The aim is to ensure that all applicable laws, rules, regulations, and standards are complied with in letter and spirit by all the employees. Regulatory compliance is a zero-tolerance area because the principles relate to fair dealing with clients and maintaining corporate transparency to retain the customers’ trust and the economy’s growth.
Compliance risk is the risk of non-compliance with applicable laws, regulations, rules, and standards that may lead to the penalties imposed by the regulators.
The company must manage compliance risk as part of overall risk management activities. Sufficient resources and internal controls must be designed and implemented to ensure that employees comply with regulatory and policy requirements.
Understanding Compliance and Risk Management
The understanding of compliance implies that a company organizes its processes, and in case of applicable regulatory requirements violations, the regulator may find the company or revoke its license. However, in recent years, the understanding of compliance has been complemented by adherence to the moral and ethical principles enshrined in the company code of conduct. The regulator does not impose a fine for violations of applicable regulatory requirements.
Still, losses may be so substantial that they inevitably lead to reputational and financial losses. Each such violation is a potential risk that can lead to negative consequences for the activity of a company. These risks will depend on a specific company, so that the potential consequences will differ. However, the risks can be managed.
The German regulator imposed a fine on the H&M retailer of 35 million euros for collecting and storing information about several hundred employees’ health, private life, and religious beliefs. The investigation lasted almost a year. The investigators concluded that this practice had existed in the company since 2014 and was used for making personnel decisions.
In addition to the fine, the company was forced to pay compensation to the employees whose data were collected and stored on the internal server. This case demonstrates consequences to business to which a breach of external compliance in terms of personal data protection and internal compliance concerning those principles the company committed itself to adhere to in its activity can lead.
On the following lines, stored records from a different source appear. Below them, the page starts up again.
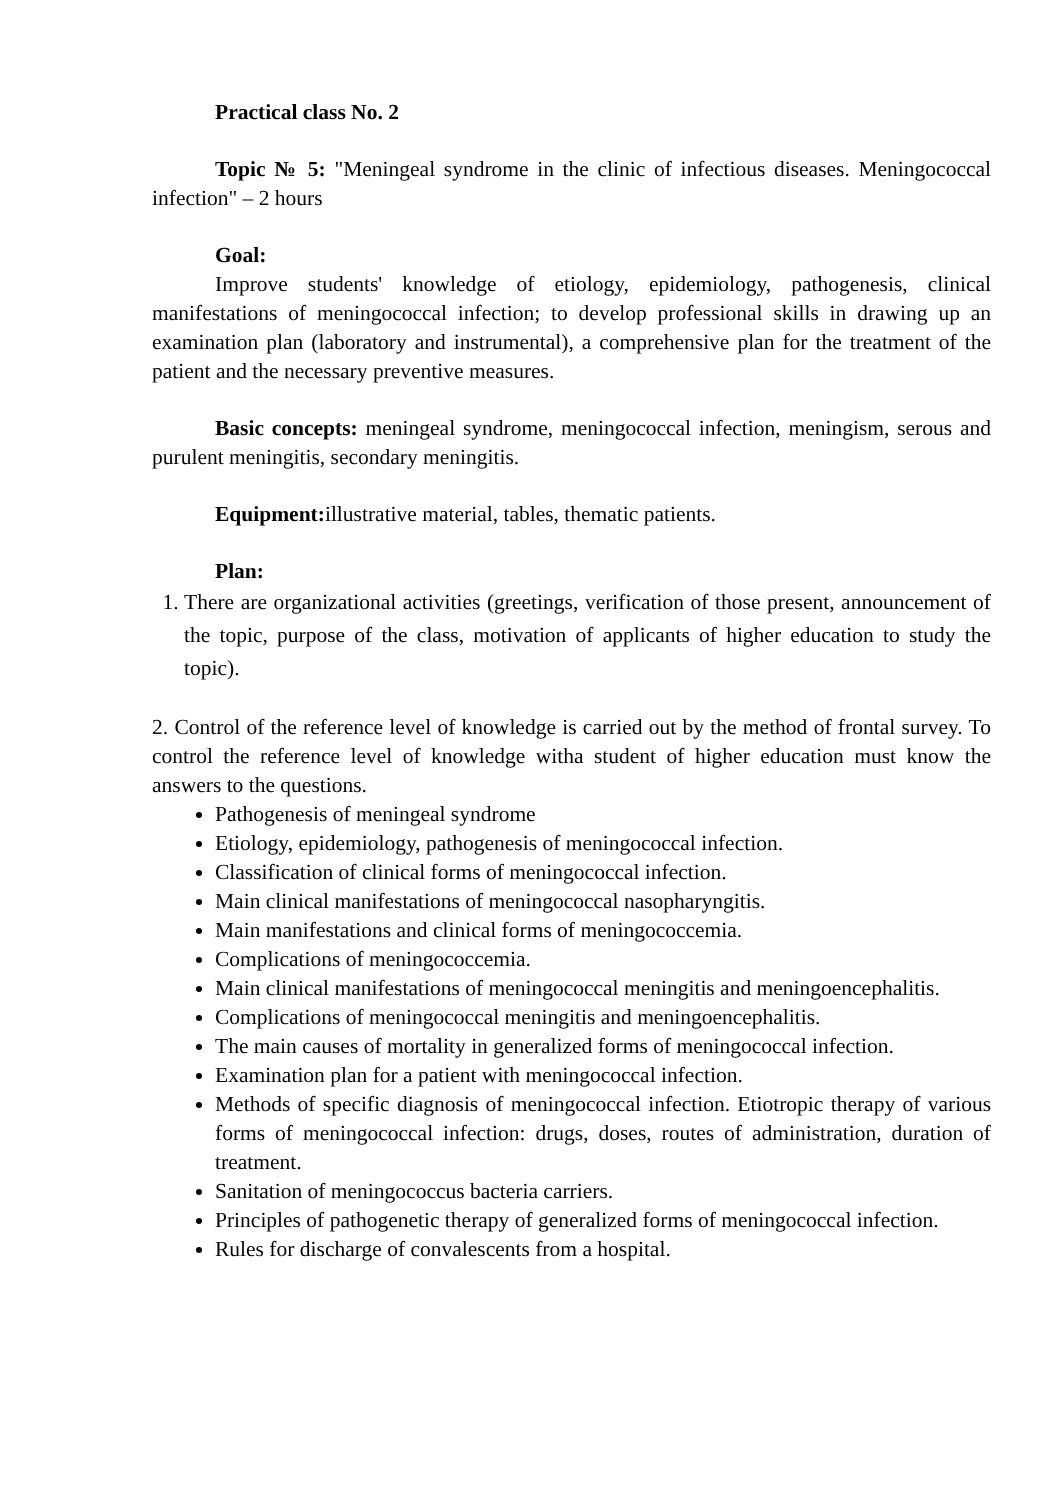Practical class No. 2
Topic № 5: "Meningeal syndrome in the clinic of infectious diseases. Meningococcal infection" – 2 hours
Goal:
Improve students' knowledge of etiology, epidemiology, pathogenesis, clinical manifestations of meningococcal infection; to develop professional skills in drawing up an examination plan (laboratory and instrumental), a comprehensive plan for the treatment of the patient and the necessary preventive measures.
Basic concepts: meningeal syndrome, meningococcal infection, meningism, serous and purulent meningitis, secondary meningitis.
Equipment: illustrative material, tables, thematic patients.
Plan:
1. There are organizational activities (greetings, verification of those present, announcement of the topic, purpose of the class, motivation of applicants of higher education to study the topic).
2. Control of the reference level of knowledge is carried out by the method of frontal survey. To control the reference level of knowledge witha student of higher education must know the answers to the questions.
Pathogenesis of meningeal syndrome
Etiology, epidemiology, pathogenesis of meningococcal infection.
Classification of clinical forms of meningococcal infection.
Main clinical manifestations of meningococcal nasopharyngitis.
Main manifestations and clinical forms of meningococcemia.
Complications of meningococcemia.
Main clinical manifestations of meningococcal meningitis and meningoencephalitis.
Complications of meningococcal meningitis and meningoencephalitis.
The main causes of mortality in generalized forms of meningococcal infection.
Examination plan for a patient with meningococcal infection.
Methods of specific diagnosis of meningococcal infection. Etiotropic therapy of various forms of meningococcal infection: drugs, doses, routes of administration, duration of treatment.
Sanitation of meningococcus bacteria carriers.
Principles of pathogenetic therapy of generalized forms of meningococcal infection.
Rules for discharge of convalescents from a hospital.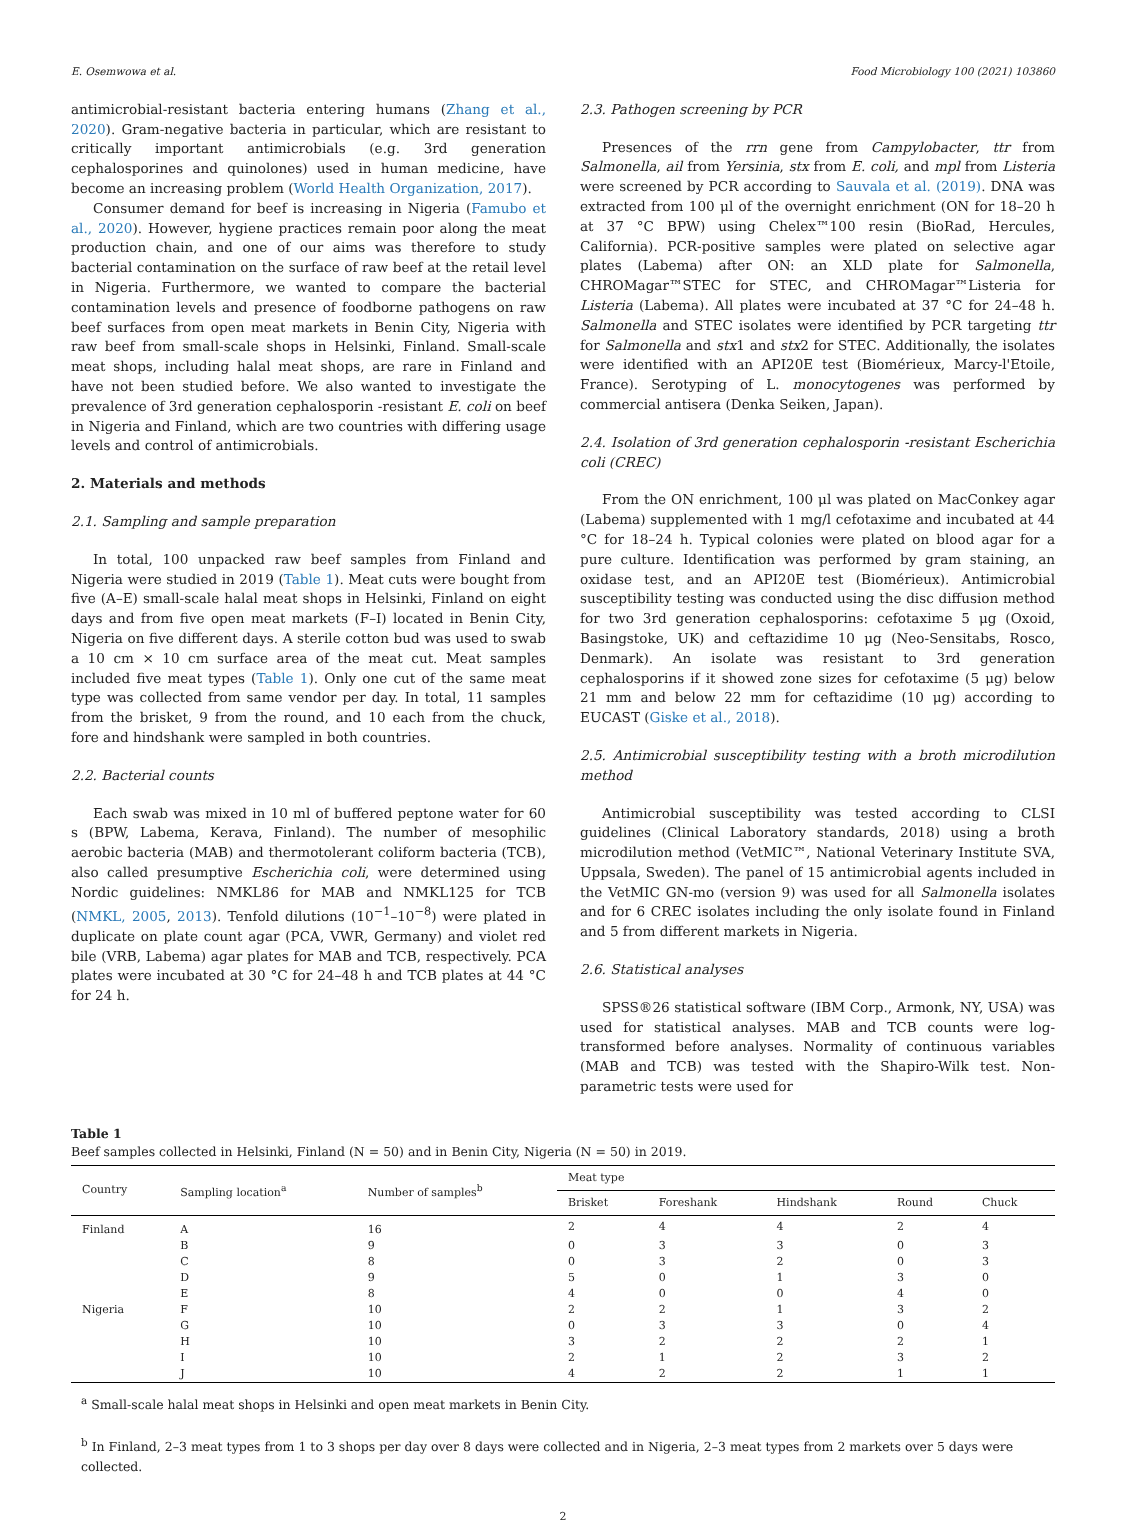E. Osemwowa et al. Food Microbiology 100 (2021) 103860
antimicrobial-resistant bacteria entering humans (Zhang et al., 2020). Gram-negative bacteria in particular, which are resistant to critically important antimicrobials (e.g. 3rd generation cephalosporines and quinolones) used in human medicine, have become an increasing problem (World Health Organization, 2017).
Consumer demand for beef is increasing in Nigeria (Famubo et al., 2020). However, hygiene practices remain poor along the meat production chain, and one of our aims was therefore to study bacterial contamination on the surface of raw beef at the retail level in Nigeria. Furthermore, we wanted to compare the bacterial contamination levels and presence of foodborne pathogens on raw beef surfaces from open meat markets in Benin City, Nigeria with raw beef from small-scale shops in Helsinki, Finland. Small-scale meat shops, including halal meat shops, are rare in Finland and have not been studied before. We also wanted to investigate the prevalence of 3rd generation cephalosporin -resistant E. coli on beef in Nigeria and Finland, which are two countries with differing usage levels and control of antimicrobials.
2. Materials and methods
2.1. Sampling and sample preparation
In total, 100 unpacked raw beef samples from Finland and Nigeria were studied in 2019 (Table 1). Meat cuts were bought from five (A–E) small-scale halal meat shops in Helsinki, Finland on eight days and from five open meat markets (F–I) located in Benin City, Nigeria on five different days. A sterile cotton bud was used to swab a 10 cm × 10 cm surface area of the meat cut. Meat samples included five meat types (Table 1). Only one cut of the same meat type was collected from same vendor per day. In total, 11 samples from the brisket, 9 from the round, and 10 each from the chuck, fore and hindshank were sampled in both countries.
2.2. Bacterial counts
Each swab was mixed in 10 ml of buffered peptone water for 60 s (BPW, Labema, Kerava, Finland). The number of mesophilic aerobic bacteria (MAB) and thermotolerant coliform bacteria (TCB), also called presumptive Escherichia coli, were determined using Nordic guidelines: NMKL86 for MAB and NMKL125 for TCB (NMKL, 2005, 2013). Tenfold dilutions (10<sup>−1</sup>–10<sup>−8</sup>) were plated in duplicate on plate count agar (PCA, VWR, Germany) and violet red bile (VRB, Labema) agar plates for MAB and TCB, respectively. PCA plates were incubated at 30 °C for 24–48 h and TCB plates at 44 °C for 24 h.
2.3. Pathogen screening by PCR
Presences of the rrn gene from Campylobacter, ttr from Salmonella, ail from Yersinia, stx from E. coli, and mpl from Listeria were screened by PCR according to Sauvala et al. (2019). DNA was extracted from 100 μl of the overnight enrichment (ON for 18–20 h at 37 °C BPW) using Chelex™100 resin (BioRad, Hercules, California). PCR-positive samples were plated on selective agar plates (Labema) after ON: an XLD plate for Salmonella, CHROMagar™STEC for STEC, and CHROMagar™Listeria for Listeria (Labema). All plates were incubated at 37 °C for 24–48 h. Salmonella and STEC isolates were identified by PCR targeting ttr for Salmonella and stx1 and stx2 for STEC. Additionally, the isolates were identified with an API20E test (Biomérieux, Marcy-l'Etoile, France). Serotyping of L. monocytogenes was performed by commercial antisera (Denka Seiken, Japan).
2.4. Isolation of 3rd generation cephalosporin -resistant Escherichia coli (CREC)
From the ON enrichment, 100 μl was plated on MacConkey agar (Labema) supplemented with 1 mg/l cefotaxime and incubated at 44 °C for 18–24 h. Typical colonies were plated on blood agar for a pure culture. Identification was performed by gram staining, an oxidase test, and an API20E test (Biomérieux). Antimicrobial susceptibility testing was conducted using the disc diffusion method for two 3rd generation cephalosporins: cefotaxime 5 μg (Oxoid, Basingstoke, UK) and ceftazidime 10 μg (Neo-Sensitabs, Rosco, Denmark). An isolate was resistant to 3rd generation cephalosporins if it showed zone sizes for cefotaxime (5 μg) below 21 mm and below 22 mm for ceftazidime (10 μg) according to EUCAST (Giske et al., 2018).
2.5. Antimicrobial susceptibility testing with a broth microdilution method
Antimicrobial susceptibility was tested according to CLSI guidelines (Clinical Laboratory standards, 2018) using a broth microdilution method (VetMIC™, National Veterinary Institute SVA, Uppsala, Sweden). The panel of 15 antimicrobial agents included in the VetMIC GN-mo (version 9) was used for all Salmonella isolates and for 6 CREC isolates including the only isolate found in Finland and 5 from different markets in Nigeria.
2.6. Statistical analyses
SPSS®26 statistical software (IBM Corp., Armonk, NY, USA) was used for statistical analyses. MAB and TCB counts were log-transformed before analyses. Normality of continuous variables (MAB and TCB) was tested with the Shapiro-Wilk test. Non-parametric tests were used for
Table 1
Beef samples collected in Helsinki, Finland (N = 50) and in Benin City, Nigeria (N = 50) in 2019.
| Country | Sampling location<sup>a</sup> | Number of samples<sup>b</sup> | Meat type | | | | |
| --- | --- | --- | --- | --- | --- | --- | --- |
| | | | Brisket | Foreshank | Hindshank | Round | Chuck |
| Finland | A | 16 | 2 | 4 | 4 | 2 | 4 |
| | B | 9 | 0 | 3 | 3 | 0 | 3 |
| | C | 8 | 0 | 3 | 2 | 0 | 3 |
| | D | 9 | 5 | 0 | 1 | 3 | 0 |
| | E | 8 | 4 | 0 | 0 | 4 | 0 |
| Nigeria | F | 10 | 2 | 2 | 1 | 3 | 2 |
| | G | 10 | 0 | 3 | 3 | 0 | 4 |
| | H | 10 | 3 | 2 | 2 | 2 | 1 |
| | I | 10 | 2 | 1 | 2 | 3 | 2 |
| | J | 10 | 4 | 2 | 2 | 1 | 1 |
<sup>a</sup> Small-scale halal meat shops in Helsinki and open meat markets in Benin City.
<sup>b</sup> In Finland, 2–3 meat types from 1 to 3 shops per day over 8 days were collected and in Nigeria, 2–3 meat types from 2 markets over 5 days were collected.
2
A risk consists of two parts:
Consequences means the extent of losses in case of a negative event
Probability which shows how probable the occurrence of a negative event is in a certain prospect. For example, an attack on a company’s warehouse by a zombie army can have significant consequences. Still, the probability of such an event in the short term is so low that this risk is irrelevant. At the same time, the disruption of logistics chains of supply of raw materials also has significant consequences but already a medium probability, which makes this risk more relevant.
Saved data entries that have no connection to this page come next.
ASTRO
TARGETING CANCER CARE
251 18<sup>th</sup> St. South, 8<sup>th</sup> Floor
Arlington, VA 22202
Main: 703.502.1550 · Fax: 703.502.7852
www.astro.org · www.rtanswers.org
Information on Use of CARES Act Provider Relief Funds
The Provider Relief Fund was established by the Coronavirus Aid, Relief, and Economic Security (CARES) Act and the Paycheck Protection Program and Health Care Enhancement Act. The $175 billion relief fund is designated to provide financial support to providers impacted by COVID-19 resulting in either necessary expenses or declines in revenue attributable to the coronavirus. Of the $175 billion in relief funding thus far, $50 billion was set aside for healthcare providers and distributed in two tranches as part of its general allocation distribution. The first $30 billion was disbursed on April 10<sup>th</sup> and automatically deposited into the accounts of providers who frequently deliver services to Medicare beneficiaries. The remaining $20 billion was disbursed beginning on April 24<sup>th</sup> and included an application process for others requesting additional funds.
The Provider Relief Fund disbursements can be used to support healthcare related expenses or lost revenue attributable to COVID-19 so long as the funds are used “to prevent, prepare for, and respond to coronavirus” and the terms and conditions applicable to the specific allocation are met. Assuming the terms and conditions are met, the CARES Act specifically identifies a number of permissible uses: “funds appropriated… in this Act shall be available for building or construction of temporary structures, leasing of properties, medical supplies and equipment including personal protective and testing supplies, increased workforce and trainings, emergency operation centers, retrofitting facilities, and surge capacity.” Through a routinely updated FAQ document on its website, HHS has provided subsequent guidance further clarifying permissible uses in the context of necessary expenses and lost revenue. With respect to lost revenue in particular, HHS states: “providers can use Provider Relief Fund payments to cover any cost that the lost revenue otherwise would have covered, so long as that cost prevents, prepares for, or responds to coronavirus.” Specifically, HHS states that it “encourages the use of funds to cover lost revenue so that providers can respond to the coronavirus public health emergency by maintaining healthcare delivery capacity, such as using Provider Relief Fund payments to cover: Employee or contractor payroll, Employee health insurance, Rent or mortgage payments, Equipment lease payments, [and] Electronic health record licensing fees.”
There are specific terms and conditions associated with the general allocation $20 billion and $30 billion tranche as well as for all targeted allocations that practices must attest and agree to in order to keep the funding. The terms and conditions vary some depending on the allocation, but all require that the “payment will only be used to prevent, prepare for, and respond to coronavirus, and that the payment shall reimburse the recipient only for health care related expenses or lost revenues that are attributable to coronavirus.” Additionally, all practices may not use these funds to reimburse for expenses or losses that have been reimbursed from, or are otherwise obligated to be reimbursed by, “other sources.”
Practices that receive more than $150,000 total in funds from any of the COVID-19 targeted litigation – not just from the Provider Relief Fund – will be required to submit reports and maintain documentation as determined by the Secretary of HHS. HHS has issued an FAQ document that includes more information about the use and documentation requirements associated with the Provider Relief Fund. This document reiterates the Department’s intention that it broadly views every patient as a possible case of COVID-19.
Non-compliance risks may arise in a significant number of areas of law, but most often, high risks occur in such areas as:
Anti-corruption legislation,
Anti-monopoly legislation and competition protection,
Labour legislation,
Money laundering,
Tax legislation,
Protection of personal data,
Export control, and
Environmental legislation.
That is why risk management for a company should start with these areas. The risk assessment is a tool to increase the effectiveness of introducing compliance. Without a risk assessment and analysis, a company may set wrong priorities, implement ineffective measures, and ignore high compliance risks. Ideally, compliance risk analysis should be performed at the beginning of the introduction of compliance, but in practice, it does not work. With the implementation of a risk-based approach, especially in case of a negative event, the company will be able to appeal to the fact that it has made sufficient efforts to avoid the compliance risk.
Final Thoughts
The detection, analysis, and control of financial, legal, strategic, and security threats to an organization’s strategic objectives is known as risk management. These threats or hazards can arise from a variety of sources, including financial insecurity, legal liability, strategic management failures, accidents, or natural disasters.
Compliance risks continue to be a major concern for any large organization. This is especially true for highly regulated industries like healthcare or banking, as well as publicly traded companies that are subject to extensive investor protection and securities laws.